WRITTEN TASK:
Reproduce the text of every item below verbatim, preserving each line as it appears.

DATA IN THIS EXERCISE:

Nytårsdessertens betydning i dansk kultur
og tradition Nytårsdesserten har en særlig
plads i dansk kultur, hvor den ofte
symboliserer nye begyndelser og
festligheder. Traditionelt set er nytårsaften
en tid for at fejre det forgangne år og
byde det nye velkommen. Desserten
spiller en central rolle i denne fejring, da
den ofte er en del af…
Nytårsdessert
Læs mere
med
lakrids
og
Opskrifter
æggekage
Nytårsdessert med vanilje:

ANSWER BELOW:
Nytårsdessertens betydning i dansk kultur
og tradition Nytårsdesserten har en særlig
plads i dansk kultur, hvor den ofte
symboliserer nye begyndelser og
festligheder. Traditionelt set er nytårsaften
en tid for at fejre det forgangne år og
byde det nye velkommen. Desserten
spiller en central rolle i denne fejring, da
den ofte er en del af…
Nytårsdessert
Læs mere
med
lakrids
og
Opskrifter
æggekage
Nytårsdessert med vanilje:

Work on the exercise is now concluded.